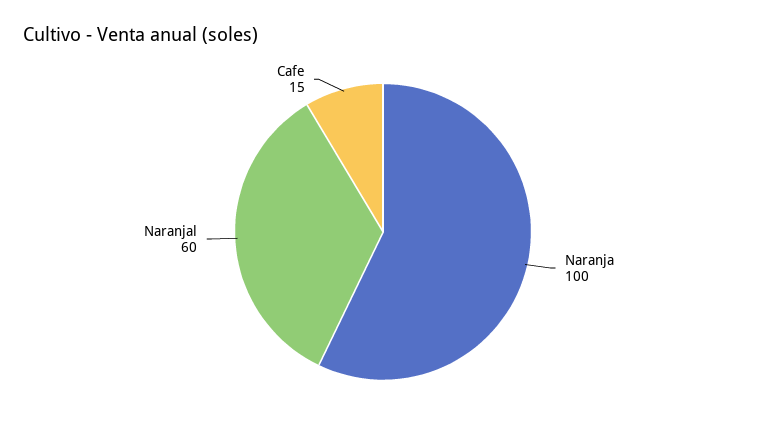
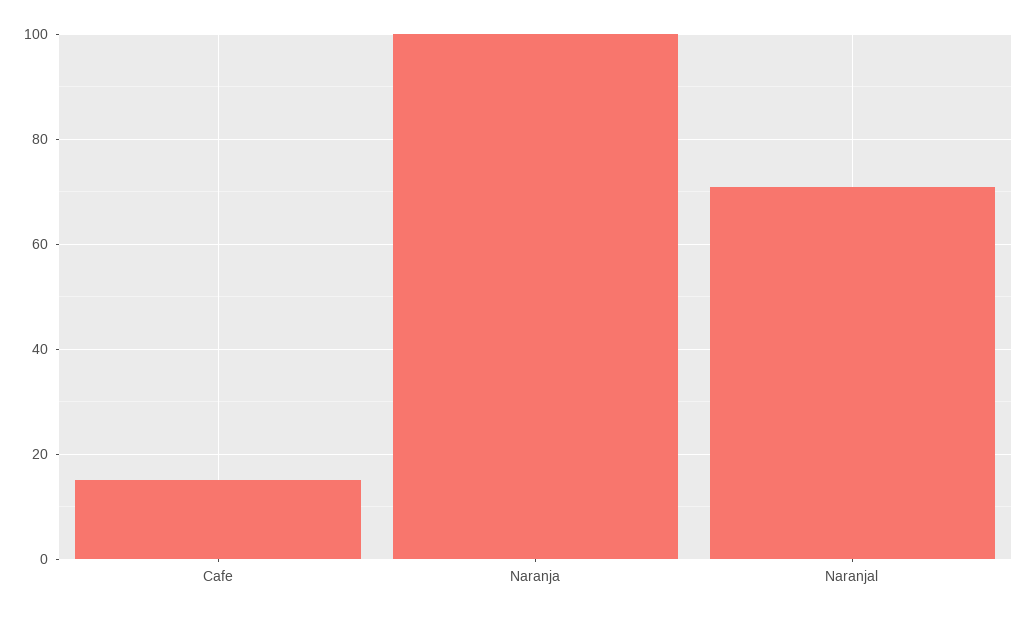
  {
    "Naranja": 100,
-   "Naranjal": 60,
+   "Naranjal": 70,
    "Cafe": 15
  }

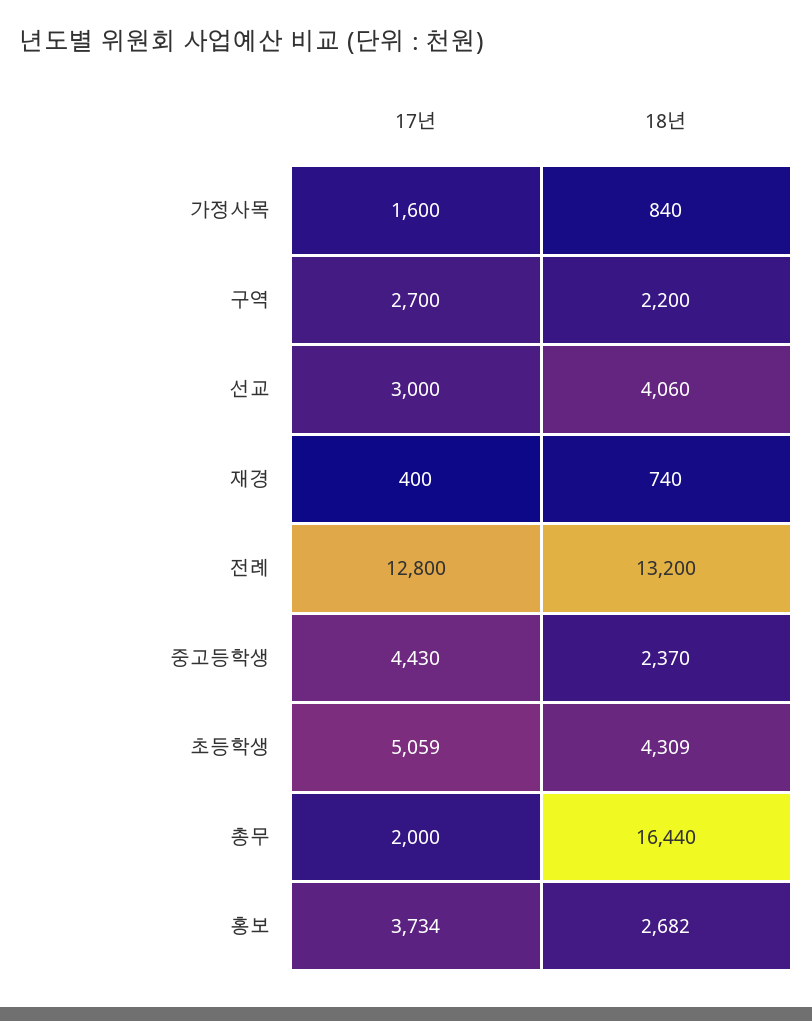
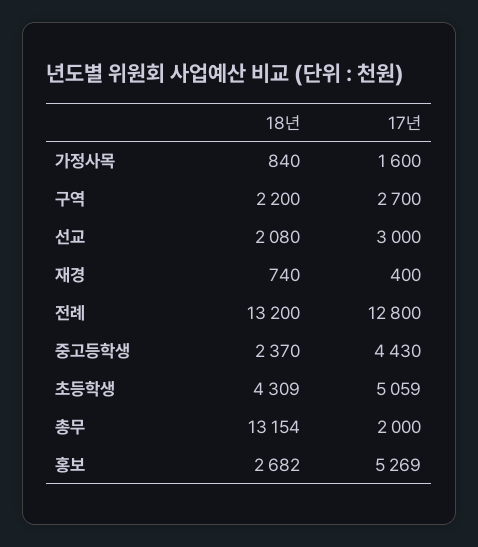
  {
    "17년": {
      "가정사목": 1600,
      "구역": 2700,
      "선교": 3000,
      "재경": 400,
      "전례": 12800,
      "중고등학생": 4430,
      "초등학생": 5059,
      "총무": 2000,
-     "홍보": 3734
+     "홍보": 5269
    },
    "18년": {
      "가정사목": 840,
      "구역": 2200,
-     "선교": 4060,
+     "선교": 2080,
      "재경": 740,
      "전례": 13200,
      "중고등학생": 2370,
      "초등학생": 4309,
-     "총무": 16440,
+     "총무": 13154,
      "홍보": 2682
    }
  }

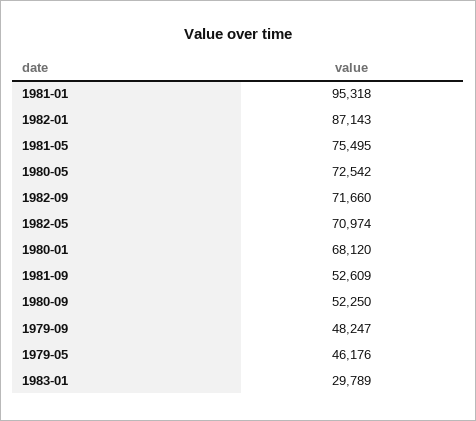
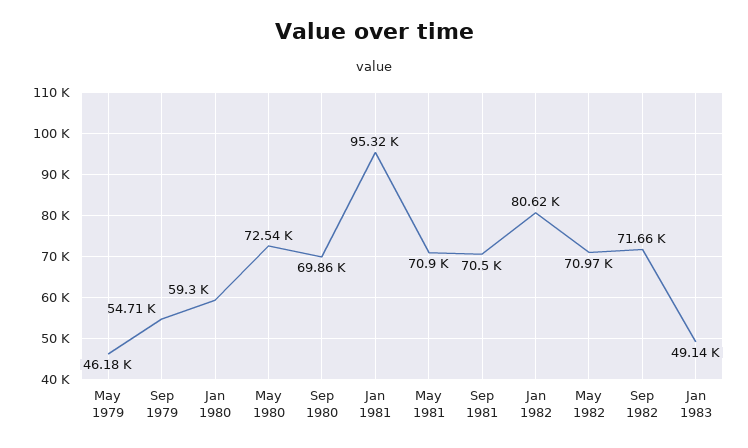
  {
    "1981-01": 95318,
-   "1982-01": 87143,
+   "1982-01": 80620,
-   "1981-05": 75495,
+   "1981-05": 70900,
    "1980-05": 72542,
    "1982-09": 71660,
    "1982-05": 70974,
-   "1980-01": 68120,
+   "1980-01": 59300,
-   "1981-09": 52609,
+   "1981-09": 70500,
-   "1980-09": 52250,
+   "1980-09": 69860,
-   "1979-09": 48247,
+   "1979-09": 54710,
    "1979-05": 46176,
-   "1983-01": 29789
+   "1983-01": 49140
  }

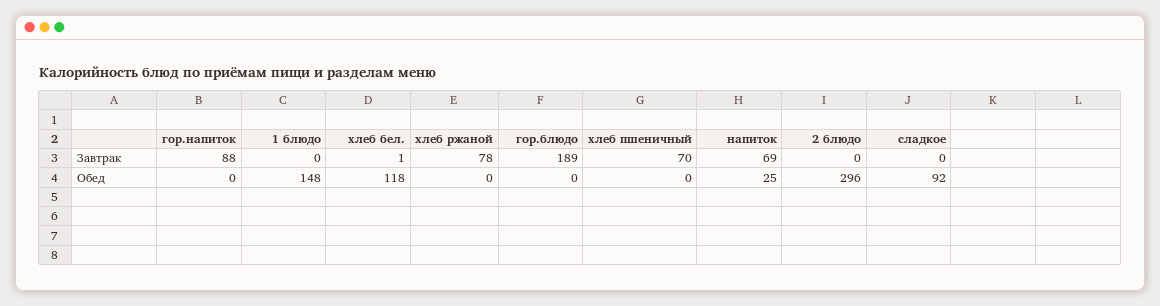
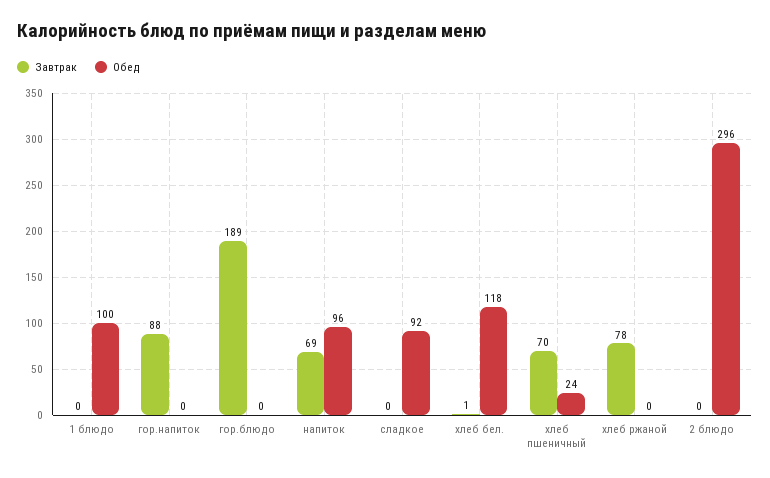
  {
    "Завтрак": {
      "гор.напиток": 88,
      "1 блюдо": 0,
      "хлеб бел.": 1,
      "хлеб ржаной": 78,
      "гор.блюдо": 189,
      "хлеб пшеничный": 70,
      "напиток": 69,
      "2 блюдо": 0,
      "сладкое": 0
    },
    "Обед": {
      "гор.напиток": 0,
-     "1 блюдо": 148,
+     "1 блюдо": 100,
      "хлеб бел.": 118,
      "хлеб ржаной": 0,
      "гор.блюдо": 0,
-     "хлеб пшеничный": 0,
+     "хлеб пшеничный": 24,
-     "напиток": 25,
+     "напиток": 96,
      "2 блюдо": 296,
      "сладкое": 92
    }
  }

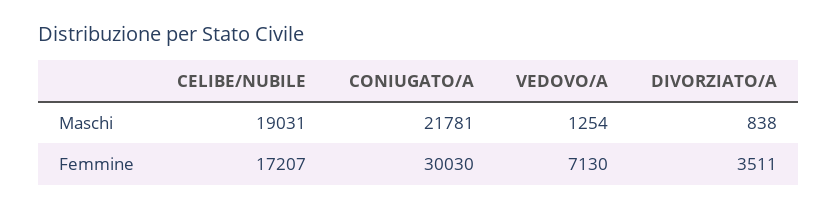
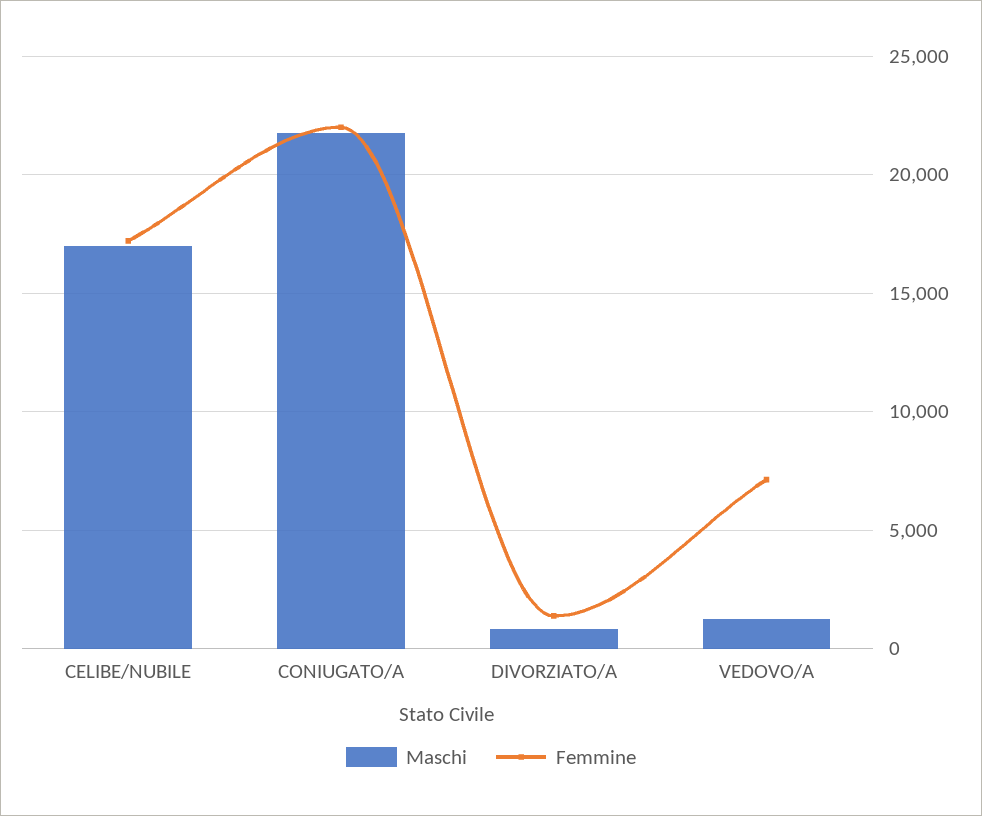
  {
    "Maschi": {
-     "CELIBE/NUBILE": 19031,
+     "CELIBE/NUBILE": 17000,
      "CONIUGATO/A": 21781,
      "VEDOVO/A": 1254,
      "DIVORZIATO/A": 838
    },
    "Femmine": {
      "CELIBE/NUBILE": 17207,
-     "CONIUGATO/A": 30030,
+     "CONIUGATO/A": 22000,
      "VEDOVO/A": 7130,
-     "DIVORZIATO/A": 3511
+     "DIVORZIATO/A": 1500
    }
  }

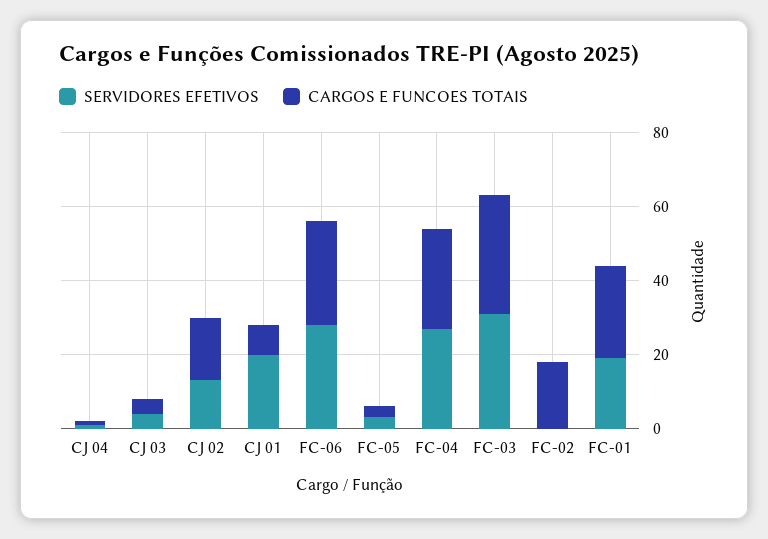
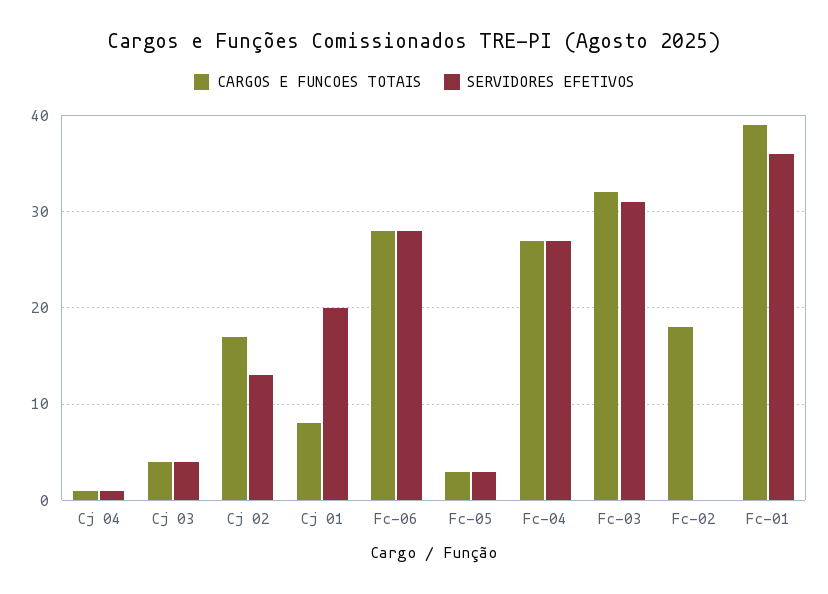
  {
    "SERVIDORES EFETIVOS": {
      "CJ 04": 1,
      "CJ 03": 4,
      "CJ 02": 13,
      "CJ 01": 20,
      "FC-06": 28,
      "FC-05": 3,
      "FC-04": 27,
      "FC-03": 31,
      "FC-02": 0,
-     "FC-01": 20
+     "FC-01": 36
    },
    "CARGOS E FUNCOES TOTAIS": {
      "CJ 04": 1,
      "CJ 03": 4,
      "CJ 02": 17,
      "CJ 01": 8,
      "FC-06": 28,
      "FC-05": 3,
      "FC-04": 27,
      "FC-03": 32,
      "FC-02": 18,
-     "FC-01": 25
+     "FC-01": 39
    }
  }

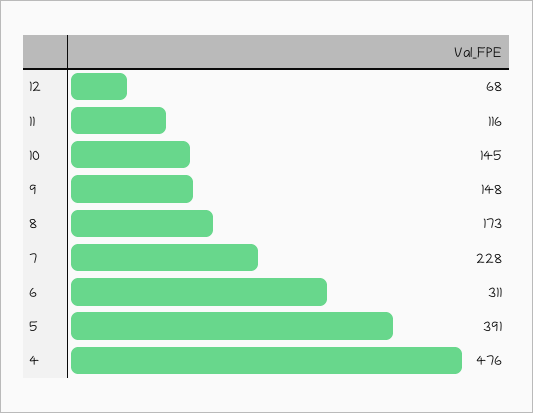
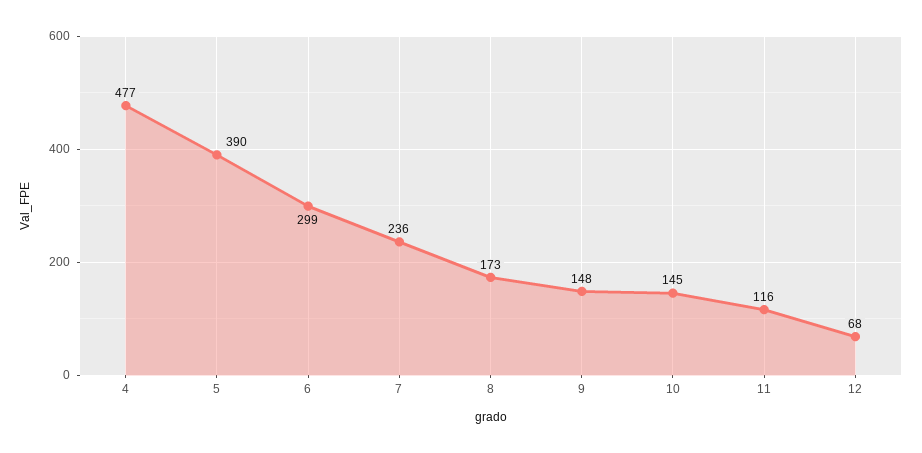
  {
    "12": 68,
    "11": 116,
    "10": 145,
    "9": 148,
    "8": 173,
-   "7": 228,
+   "7": 236,
-   "6": 311,
+   "6": 299,
-   "5": 391,
+   "5": 390,
-   "4": 476
+   "4": 477
  }

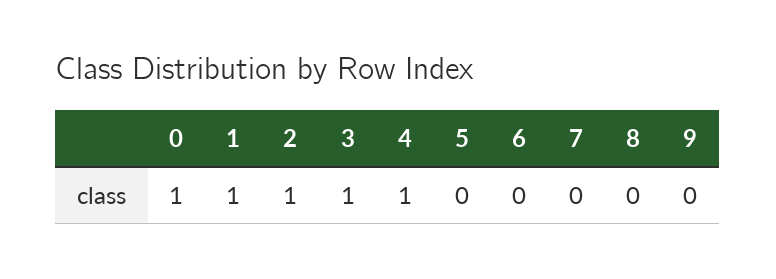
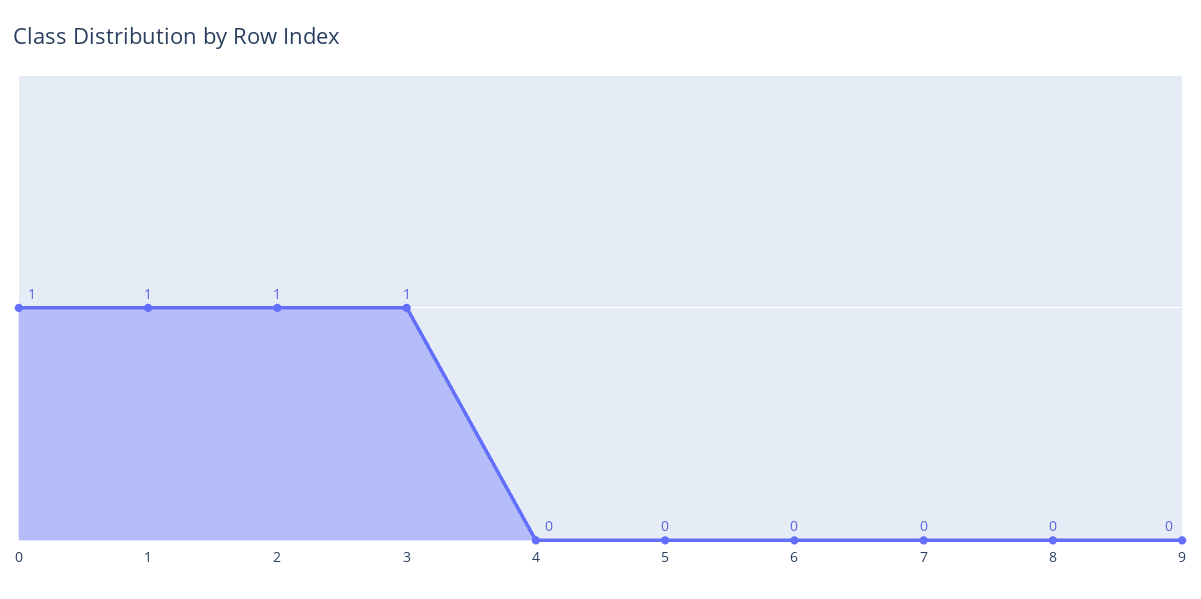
  {
    "0": 1,
    "1": 1,
    "2": 1,
    "3": 1,
-   "4": 1,
+   "4": 0,
    "5": 0,
    "6": 0,
    "7": 0,
    "8": 0,
    "9": 0
  }

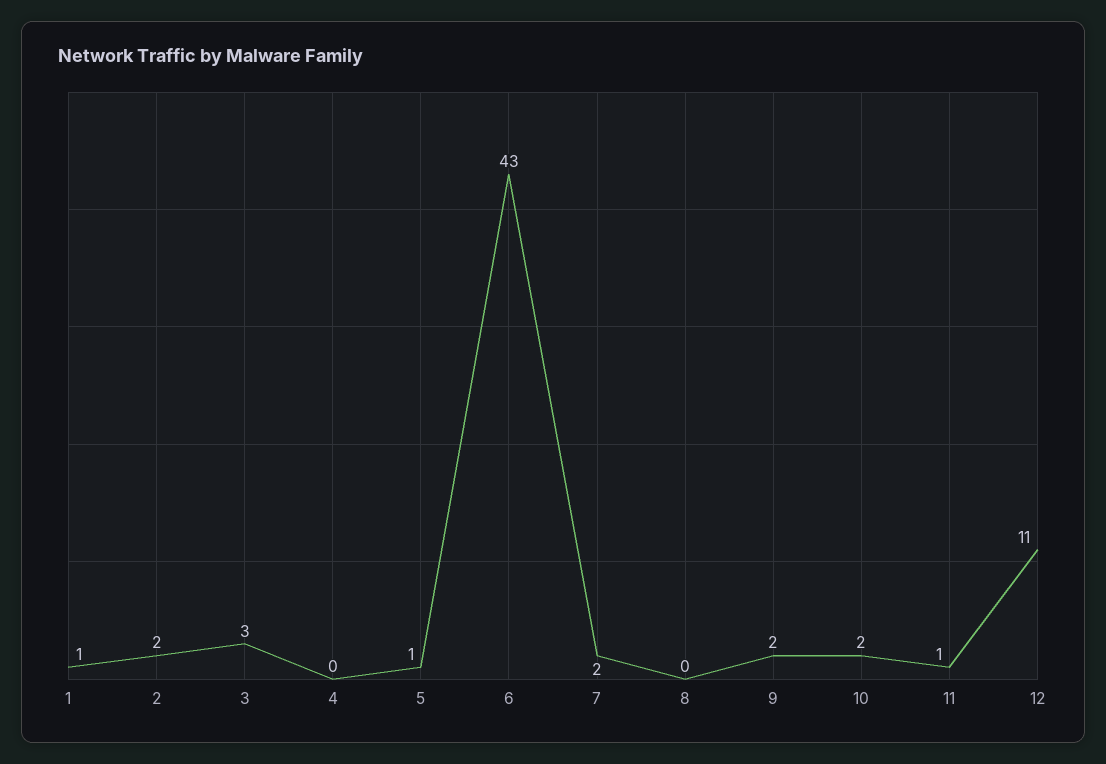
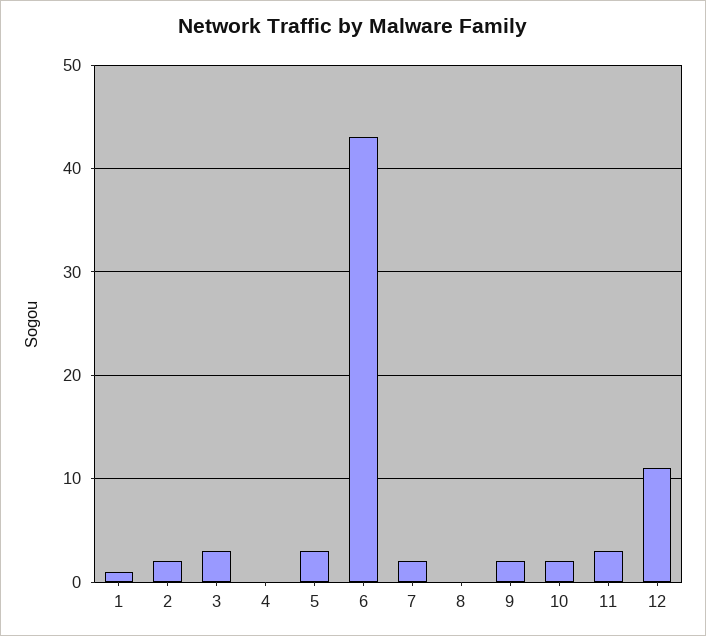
  {
    "1": 1,
    "2": 2,
    "3": 3,
    "4": 0,
-   "5": 1,
+   "5": 3,
    "6": 43,
    "7": 2,
    "8": 0,
    "9": 2,
    "10": 2,
-   "11": 1,
+   "11": 3,
    "12": 11
  }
=-=-=-=-=
WHAT IS EXPECTED
When the string "напиток" appears in a line of the records above, that line is to be copied.

TASK OUTPUT
      "гор.напиток": 88,
      "напиток": 69,
      "гор.напиток": 0,
-     "напиток": 25,
+     "напиток": 96,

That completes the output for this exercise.